If a line below contains the string "this", copy it out.

Dataset entries
<<<<

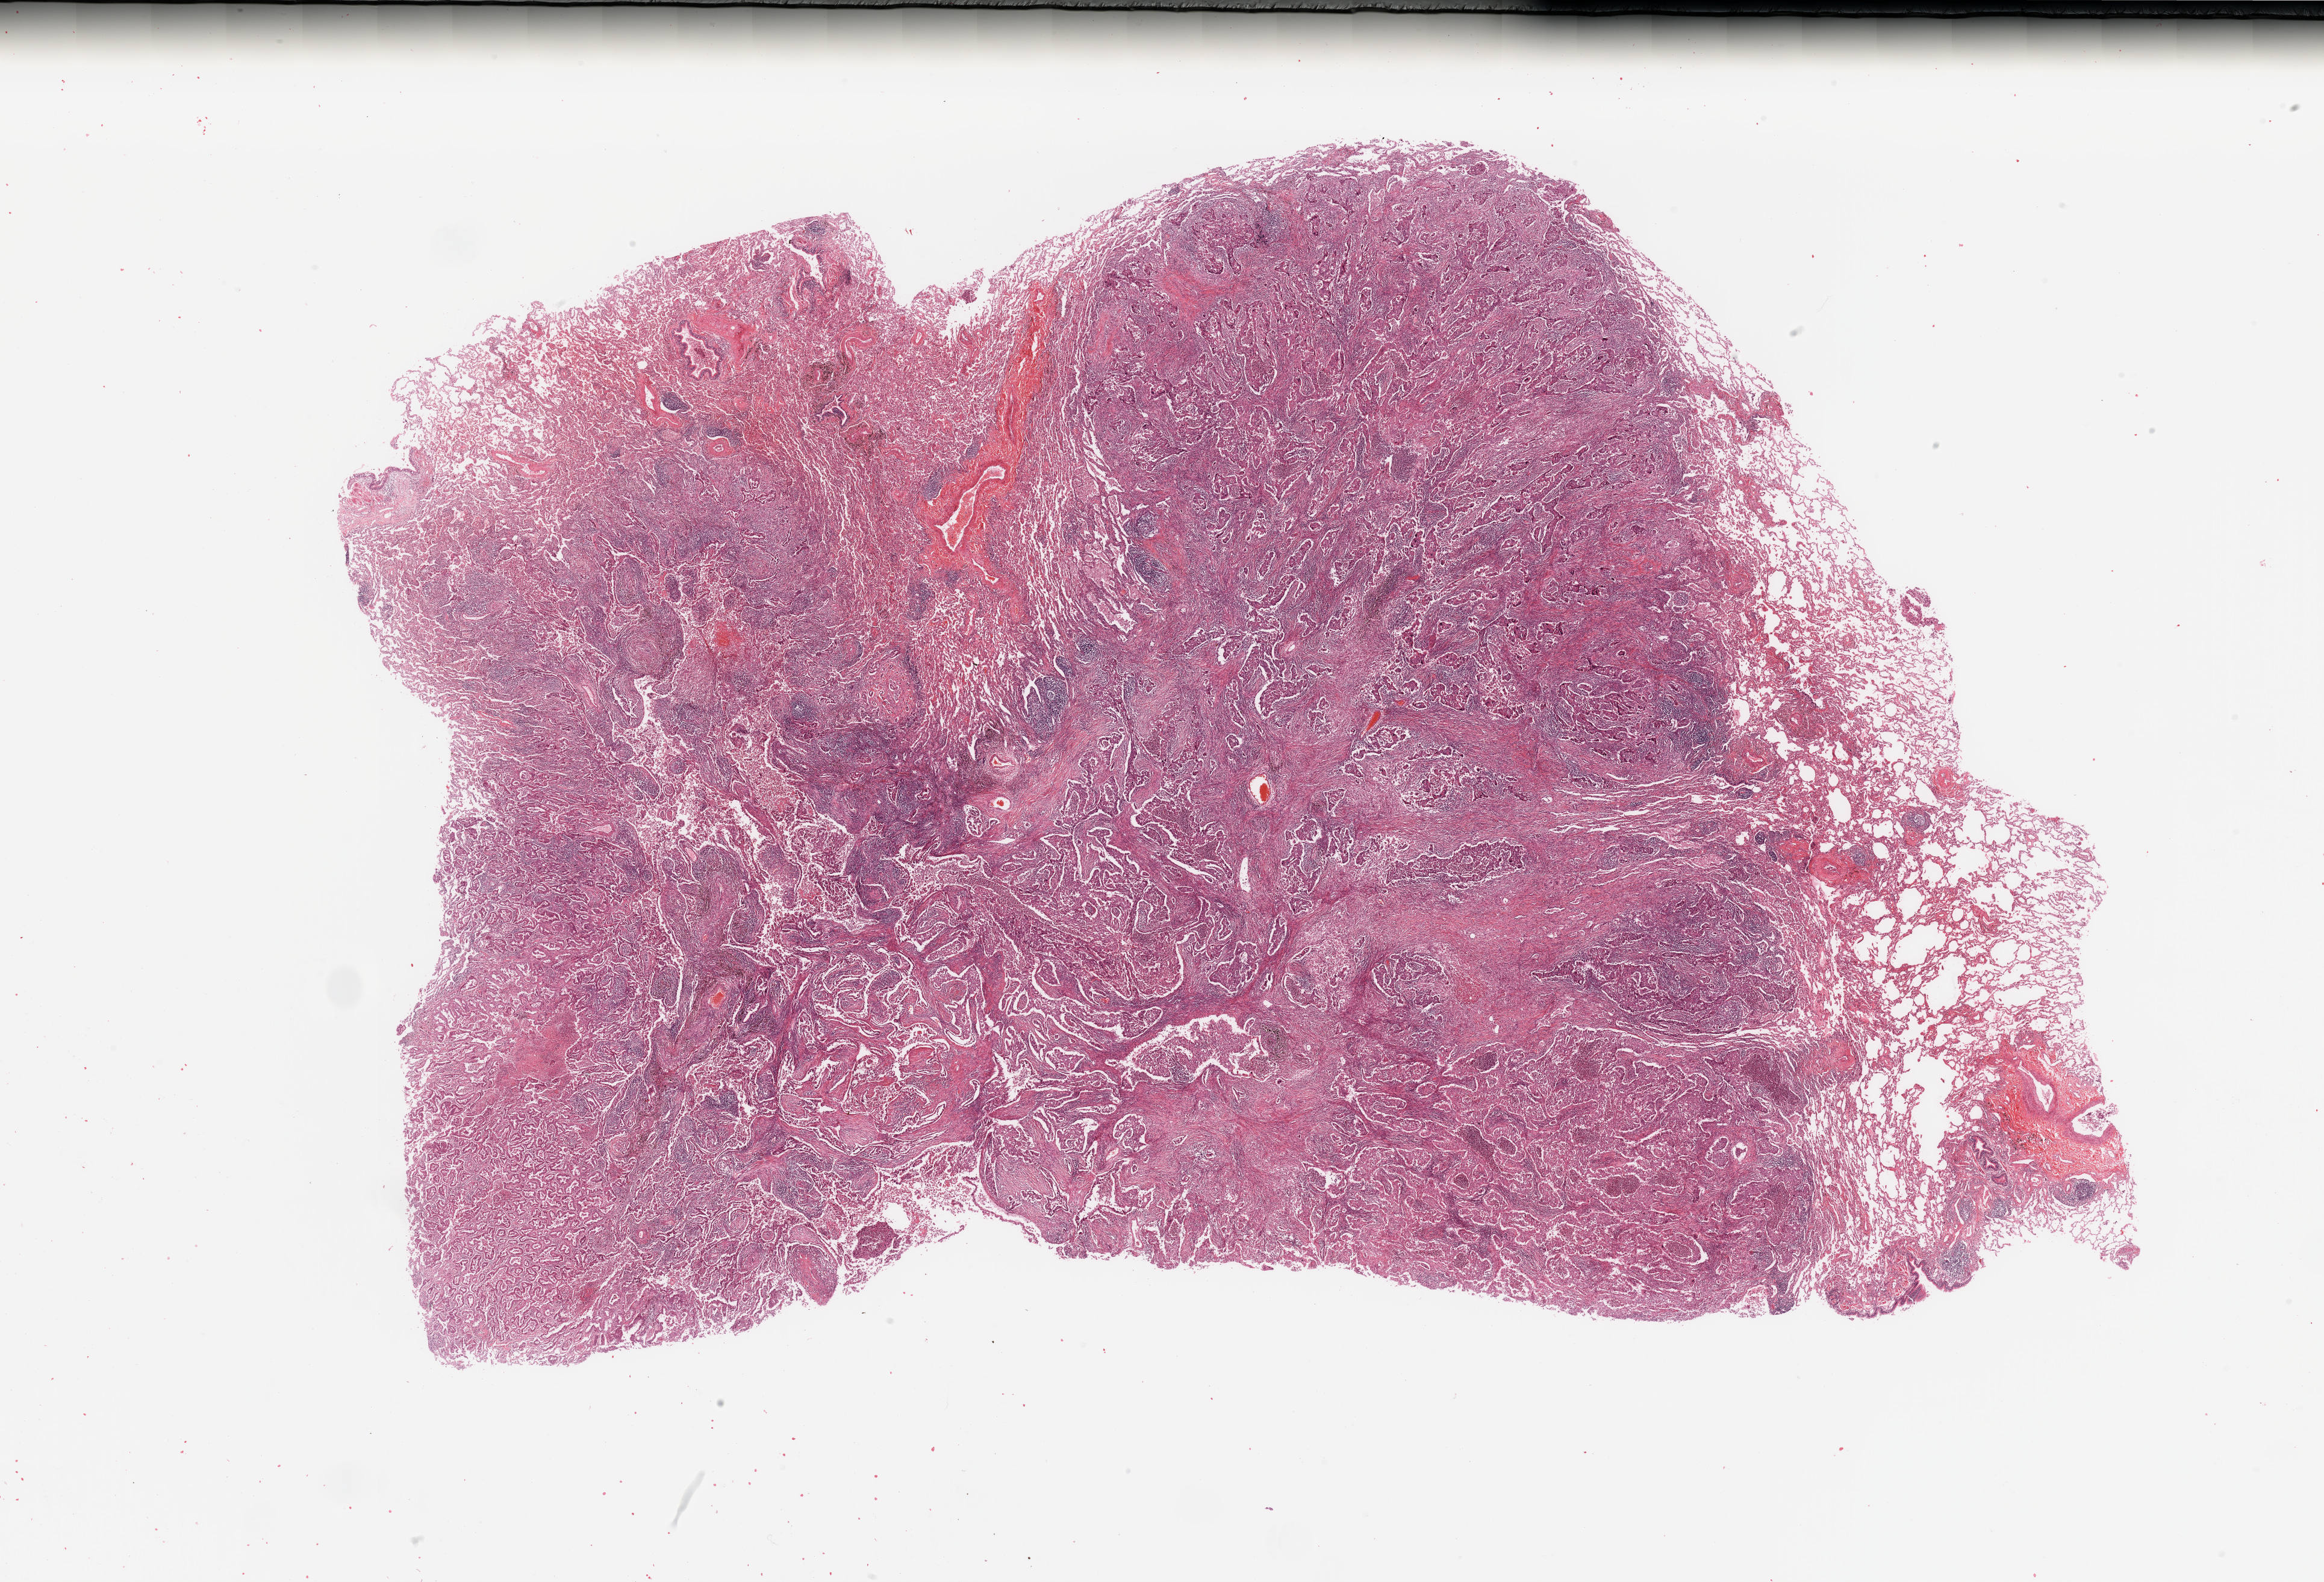
Whole-slide histology image, H&E-stained — shown as a low-resolution overview of the whole scanned area (about 30.5 x 20.8 mm, acquisition: 20x scan), tumour tissue sample, lung. Patient: female, age 61 years. Histologic grade: G3 (poorly differentiated).
AJCC pathologic stage: IIIA. Diagnosis: Adenocarcinoma, NOS.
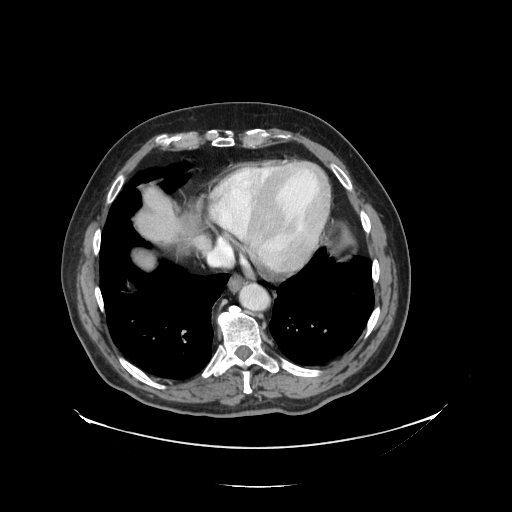
Contrast-enhanced abdominal CT, one axial slice. Slice 123 of 138 in the series (ordered by position). Reconstruction kernel STANDARD. 120 kVp. Intravenous contrast given. Soft-tissue window (W 400 / L 40 HU). 512 × 512 image matrix, field of view 497 × 497 mm. Case-level facts recorded for this patient, not image findings: patient: male, age 56 years at operation; diagnosis: colorectal cancer liver metastases, imaged before liver resection; multiple liver metastases: no.
Structures marked on this image (manually delineated by an expert):
- liver: box from (x=136, y=188) to (x=182, y=268) px
- planned liver remnant (the part of the liver to remain after resection): (x=135, y=189)–(x=182, y=269)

>>>>

EXERCISE RESULT:
Contrast-enhanced abdominal CT, one axial slice. Slice 123 of 138 in the series (ordered by position). Reconstruction kernel STANDARD. 120 kVp. Intravenous contrast given. Soft-tissue window (W 400 / L 40 HU). 512 × 512 image matrix, field of view 497 × 497 mm. Case-level facts recorded for this patient, not image findings: patient: male, age 56 years at operation; diagnosis: colorectal cancer liver metastases, imaged before liver resection; multiple liver metastases: no.
Structures marked on this image (manually delineated by an expert):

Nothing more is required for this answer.